Сколько-нибудь развёрнутая онтология ритма не является предметом этой работы. Понятие ритма почти безоговорочно должно быть отнесено к априорным; интуитивное представление о ритме присуще каждому человеку. Феномены джаза и, в особенности, его первоисточника - африканской музыки - превосходно иллюстрируют то, насколько ритмическое начало преобладает в примитивном искусстве и именно в нём, бесконечно далёком от какого бы то ни было академизма. Вместе с тем попытка дать определение ритма наталкивается на значительные трудности ( 5). И это никоим образом не случайно: такова же природа "теоретической неуловимости" символа; и как раз поэтому совместное рассмотрение обеих категорий обещает дать многое. В частности, сопряжённость категорий ритма и цикла - поэтического: цикла стихотворений - оказывается исключительно важной для нашей темы - однако и это предмет отдельной работы.

Здесь же будут рассматриваться закономерности расположения звуков (не всегда сводимых к буквам) в символистских стихотворениях, представляющие собой ритмические проявления - и, чтобы отличать их от ритма стиха в традиционном смысле, мы будем называть их литеральными ритмами - в отличие от которых традиционно понимаемый ритм ударных и безударных слогов мы будем называть стопно-иктовым или просто стопным ритмом.

Примеры последних найдутся в любом из периодов европейской и мировой поэзии; поэтому, казалось бы, привязывать понятие литерального ритма к символу необязательно и не вполне корректно. Однако, следуя феноменологической установке, мы должны будем установить не только специфические черты, но и особую роль этого явления в символистской лирике, что равносильно признанию его сущностной природы. И, в первую очередь, предметом рассмотрения будут шедевры: наиболее яркие, "состоявшиеся" стихотворения, поскольку нас интересует именно то, за счёт чего они оказываются таковыми. Отметим, что для текстологического анализа это не самый удобный материал: идеальными иллюстрациями, как правило, оказываются не самые хорошие стихи, тем более, что в "показательности" есть безусловное противоречие с художественными устремлениями символизма. Причём, конечно, ориентиром будут не только стихотворения, непосредственно указываемые в тексте, но и все прочие, в достаточной мере осуществляющие именно символистский идеал, хотя это не обязательно "знаменитые", "великие" стихи или даже характерные произведения авторов, обычно упоминаемых в связи с символизмом.

2. Элементарные слова о символической поэзии

Так назвал Бальмонт свою лекцию в 1900-м году, позже принявшую форму эссе ( 6). В каких же элементарных словах мы могли бы дать сегодня феноменологию символической поэзии и самого символа?

Прежде всего, надо отметить сложность и длительность генезиса символа в искусстве вообще и поэзии - в частности. "Предтечи", которых называли сами символисты, заполняли весь XIX век, но отмечались и во временах гораздо более отдалённых. Сегодня можно усмотреть ошеломляющие параллели и аналогии между тем, к чему стремились символисты, и тем, чего достигали создатели Ригведы - самого древнего поэтического памятника в известной нам истории (кстати, на Веды постоянно ссылался уже Андрей Белый).

> **ЗАДАНИЕ 1**
Как во фрагменте текста предлагается называть традиционно понимаемый ритм ударных и безударных слогов?
> **ЗАДАНИЕ 2**
Перепишите часть фрагмента текста от слов «Здесь же будут» до слов «просто стопным ритмом.», поставив «звуковыми ритмами» вместо «литеральными ритмами».
> **ЗАДАНИЕ 3**
Определите, согласуется ли с фрагментом текста каждое из утверждений, и подтвердите ответ точной цитатой:
(a) Бальмонт читал лекцию «Элементарные слова о символической поэзии» в 1900 году.
(b) В первую очередь будут рассматриваться малоизвестные и неудачные стихотворения.
(c) На Веды постоянно ссылался Андрей Белый.
Материал никак не связан с фрагментом текста.

> **ПРЕДОСТАВЛЕННЫЙ МАТЕРИАЛ**
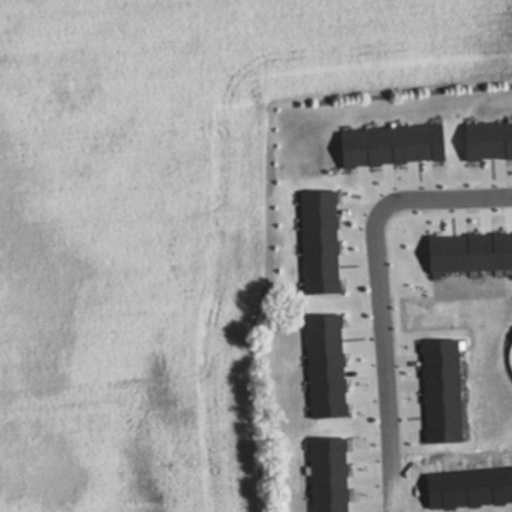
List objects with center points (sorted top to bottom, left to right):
road: (376, 292)
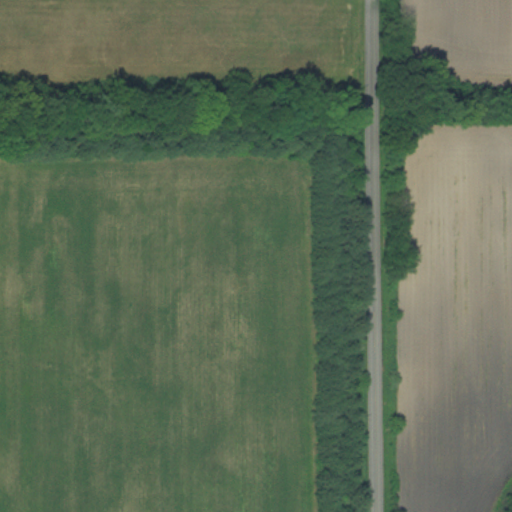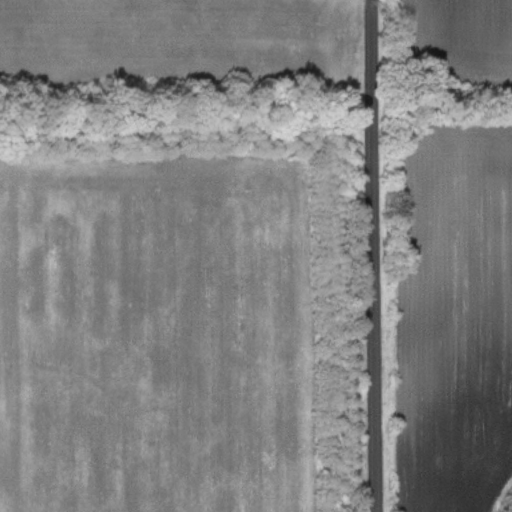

> **ПРАВИЛЬНЫЙ ОТВЕТ 1**
Стопно-иктовым или просто стопным ритмом.

> **ПРАВИЛЬНЫЙ ОТВЕТ 2**
Здесь же будут рассматриваться закономерности расположения звуков (не всегда сводимых к буквам) в символистских стихотворениях, представляющие собой ритмические проявления - и, чтобы отличать их от ритма стиха в традиционном смысле, мы будем называть их звуковыми ритмами - в отличие от которых традиционно понимаемый ритм ударных и безударных слогов мы будем называть стопно-иктовым или просто стопным ритмом.

> **ПРАВИЛЬНЫЙ ОТВЕТ 3**
(a) Да: «Так назвал Бальмонт свою лекцию в 1900-м году».
(b) Нет: «в первую очередь, предметом рассмотрения будут шедевры».
(c) Да: «на Веды постоянно ссылался уже Андрей Белый».